ABOUT THIS TASK — Take the material below and output exactly the run of lines from the one containing "water bottle: present" down to the one containing "mug: present [279,302,311,337]", with both included.

EXCERPTED DATA —
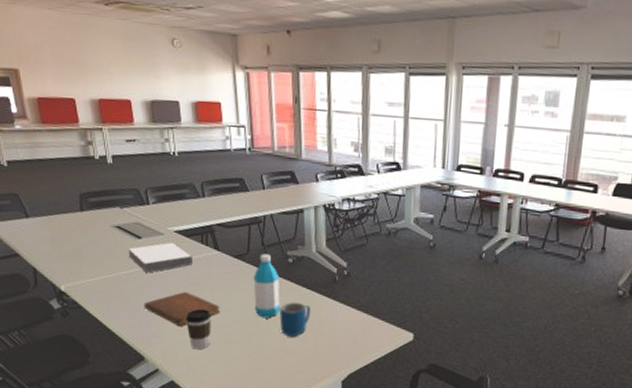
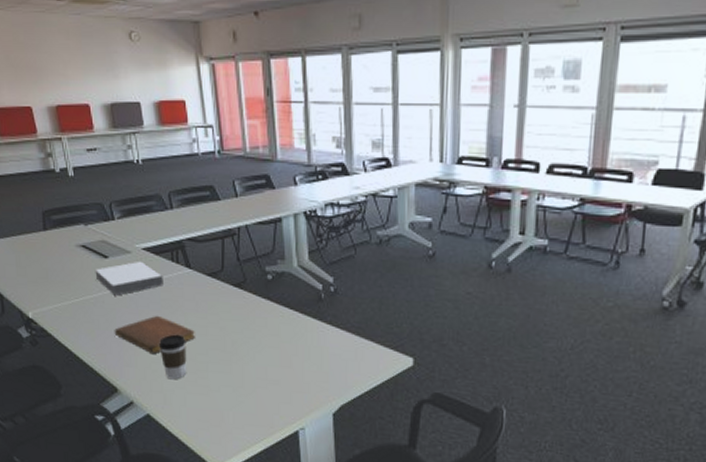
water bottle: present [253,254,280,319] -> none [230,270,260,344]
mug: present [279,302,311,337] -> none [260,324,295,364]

--

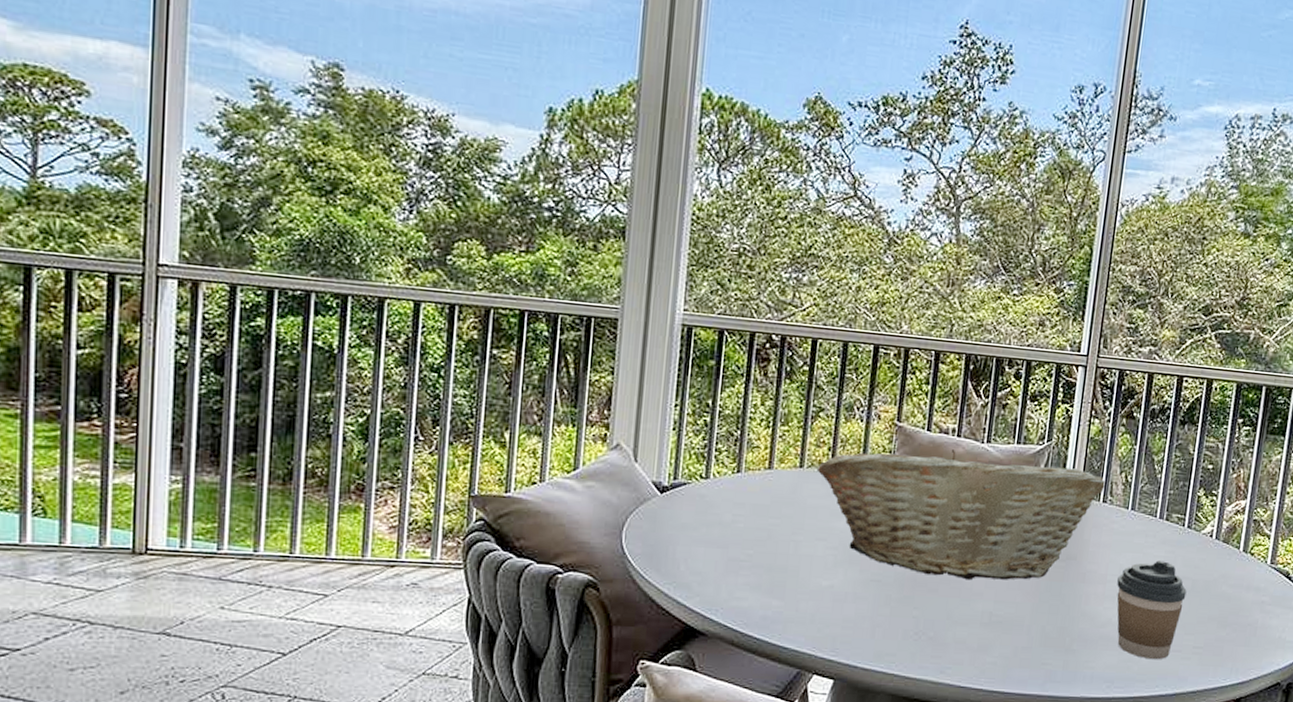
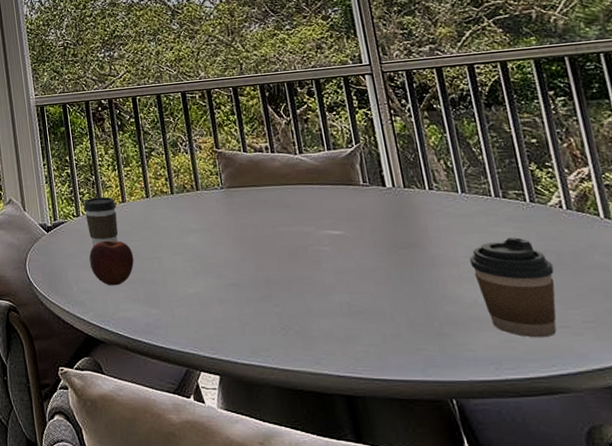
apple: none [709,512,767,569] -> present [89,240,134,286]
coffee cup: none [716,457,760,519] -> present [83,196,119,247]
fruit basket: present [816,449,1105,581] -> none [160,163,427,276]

* * *

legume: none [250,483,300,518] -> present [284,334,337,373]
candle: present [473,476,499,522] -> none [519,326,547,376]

SOLUTION —
water bottle: present [253,254,280,319] -> none [230,270,260,344]
mug: present [279,302,311,337] -> none [260,324,295,364]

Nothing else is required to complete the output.